During the British Board of Trade Inquiry cited above, John Hart testified to witnessing Sidney working with his superior mid-sinking. (Please do note that Sidney's surname is transcribed phonetically as "Sedginary").

I waited about there with my own people trying to show them that the vessel was not hurt to any extent to my own knowledge, and waited for the chief third class steward, or some other Officer, or somebody in authority to come down and give further orders. Mr. Kieran [id est, the Chief Steward] came back. He had been to sections S, and Q, and R to see that those people also were provided with lifebelts… he had also his assistant with him, one by name, Sedginary. [Sidney Sedunary.]

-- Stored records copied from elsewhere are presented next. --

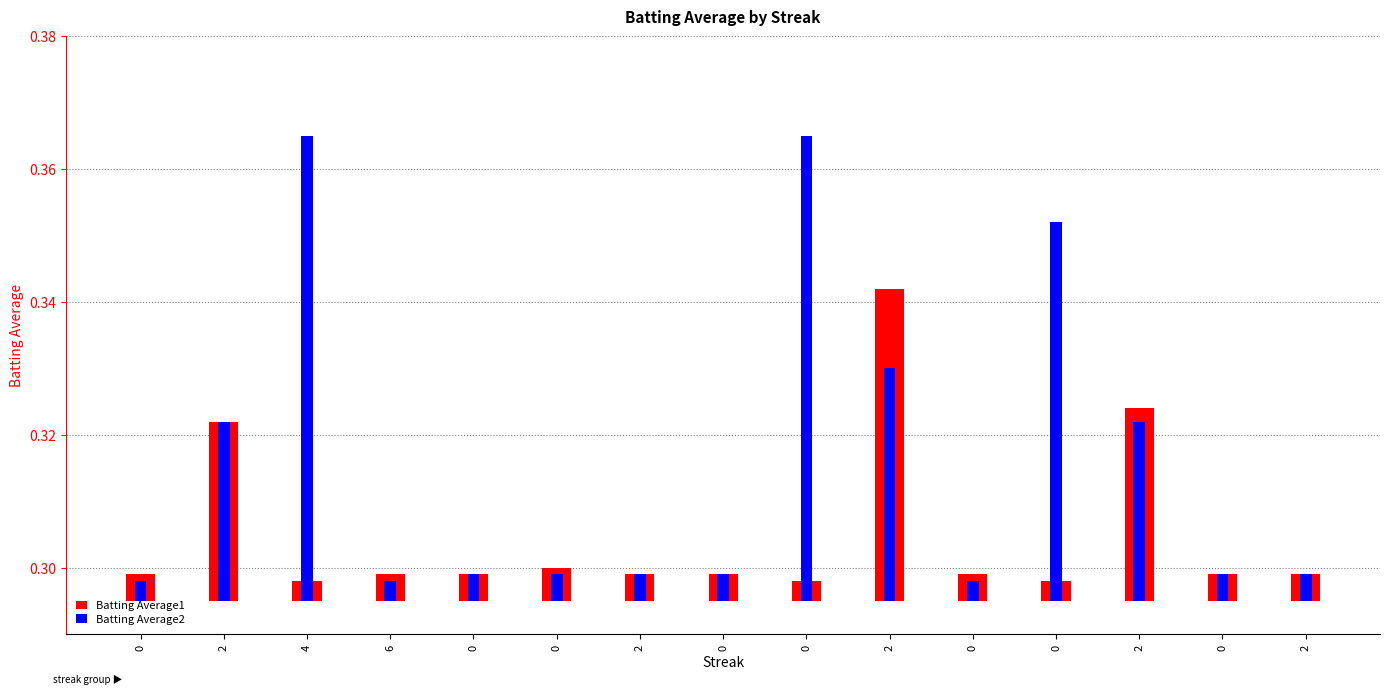

What are all the series names shown in the legend?

Batting Average1, Batting Average2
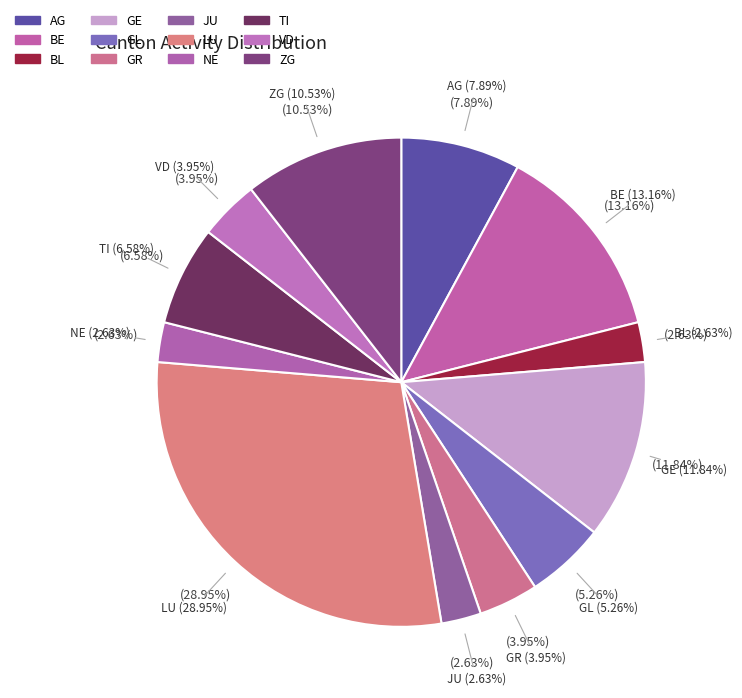

True or false: FR accounts for 16% of the total.

False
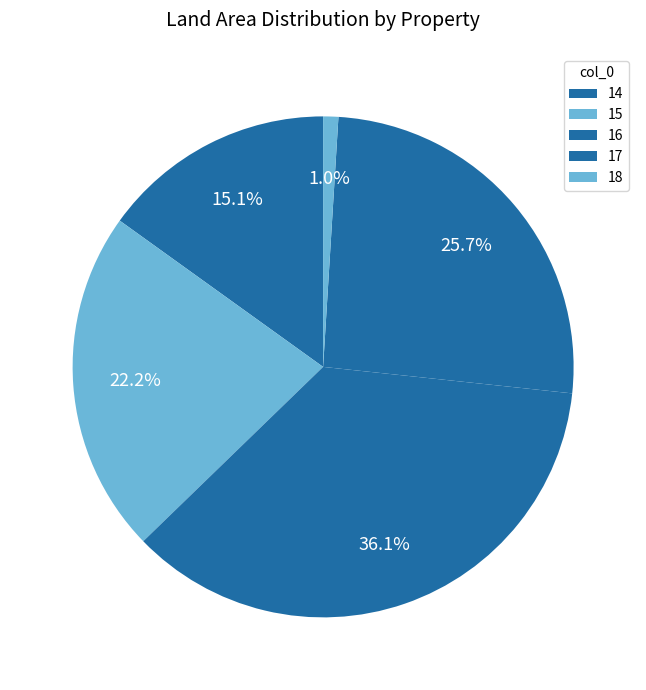

Is 16 the majority of the pie?

No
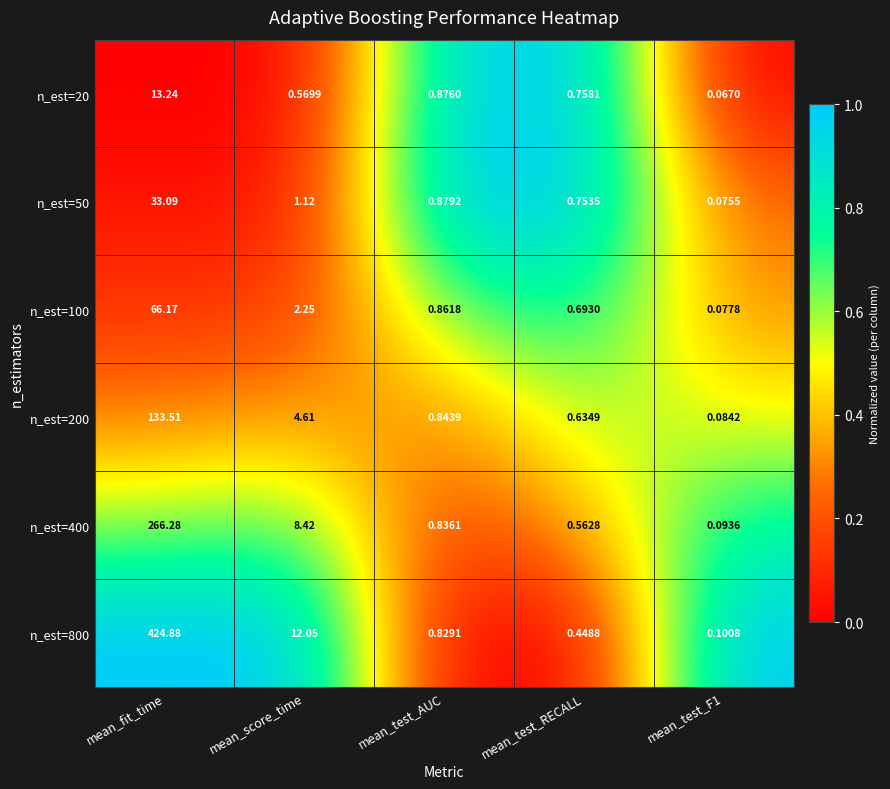

Which category has the highest value in the n_est=800 series?

mean_fit_time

Immediately thereafter, when asked again, Hart repeated that Sidney had been assisting James Kiernan in distributing lifebelts.

What about the assistant; you say his assistant was with him?

- Yes.

John Hart estimated that he received his initial orders to get lifeboats on his passengers after “three parts of hour” after the iceberg strike at 11:40pm, so he believed it was about 12:30pm. He came across Sidney and Chief Steward James Kieran sometime after that, after they had been to Section S, Q, and R, which were toward the stern and split between three decks: S on G Deck, R on F Deck, Q on E Deck.

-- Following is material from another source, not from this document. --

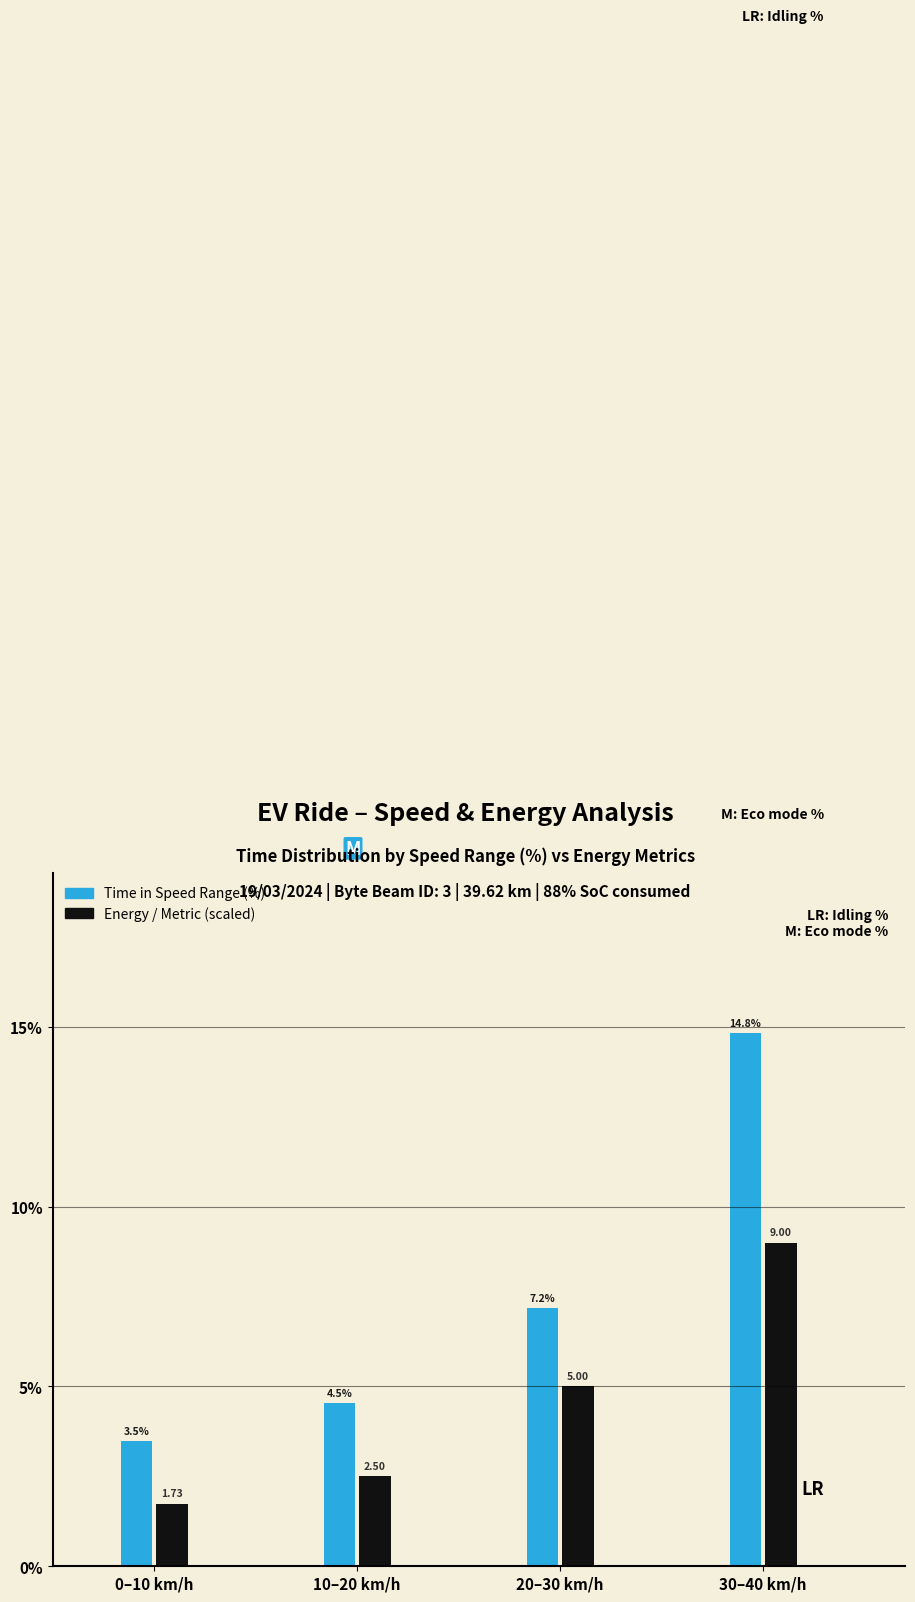

What is the sum of the Energy / Metric (scaled) values at 30–40 km/h and 0–10 km/h?

10.7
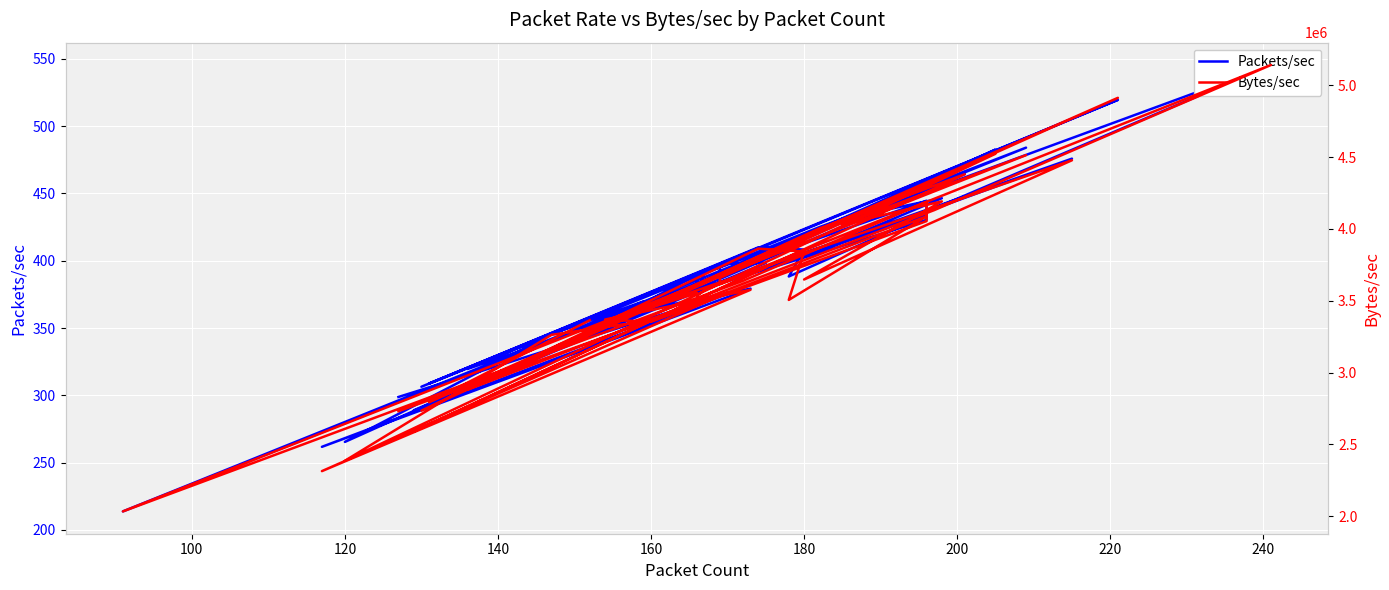

True or false: Bytes/sec and Packets/sec intersect in this chart.

False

G Deck had started to flood at 11:55pm. The forward section F Deck saw water by 12:05am; forward E Deck, around 12:10am, along with water traveling down Scotland Road—the well-known but rarely-named ship-long hallway.

The Chief Steward had to instruct all the other Third-Class stewards throughout the ship. While those stewards receiving instruction were ferrying people in groups up to boat deck—John Hart testified to having taken two or three trips up—the Chief Steward and his assistant were completely embroiled in managing directions on G, F, and E Decks.

The Third-Class General Room, as depicted in a promotional illustration by the White Star Line to advertise Third-Class accommodations in the Olympic class.


Inevitably, since Sidney was in the company of James Kieran or otherwise transmitting his orders to lower Stewards, he presumably moved between the forward (bow) and aft (stern) sections on E, F, and G Decks—which were already flooding to variable degrees.

Segregated in the depths of the ship and at points likely wading through frigid seawater as he acted as Kieran’s right-hand man, Sidney had to have known how frail his chances of survival truly were.

But even as he watched others—colleagues and passengers—move to the upper decks and back again, Sidney was dedicated in his duties as the ship foundered. 

As far as we can deduce from the evidence, he spent the majority of the sinking down below, unlocking cupboards and distributing lifebelts instead of seeking a lifeboat.

A Third-Class Stairwell on C-Deck on the RMS Olympic, circa 1911. Courtesy of Bedford Lemere & Co.


Sidney Sedunary likely did get up to boat deck. Only once it was too late.

And after the exhaustion and adrenaline of the evacuation, he could not survive the cold.

His corpse was the 178th recovered by the crew of the Mackay-Bennett, and was noted thusly.


CLOTHING - Blue serge suit; black boots and socks; uniform coat and waistcoat, with buttons.

TATTOO ON RIGHT ARM - Anchor and rose.

EFFECTS - Gold ring; knife; nickel watch; pawn ticket; pipe; ship's keys; 20s.; $1.40; 8 francs 50.


Sidney Sedunary was buried at sea.

White Star sent Madge a death notice that was cursory at best.


With that, they returned his effects to his 24-year-old widow: some change, Sidney’s broken pocket watch, which had frozen shortly after he entered the water and before Titanic went under—and a key with a metal tag that read “Locker 14, F"D"k.”

So this key that had been taken from Sidney’s body and remitted to Madge Sedunary was more than a simple key: it was a tribute to his unsung and steadfast courage on the last night of his life.

Madge gave birth to Sidney’s son and only child at the end of 1912. He was named after his late father. And in 1921, 9 years after Sidney’s death, Madge remarried—to his younger brother Arthur. They  had a son 5 years later, in 1926.

Sid Sedunary, Jr., died in 2010, at the age of 97. He was the last known surviving Titanic orphan.

6 years following Sidney Jr.’s death, the key that had been removed from his father’s body was sold at auction for £85,000.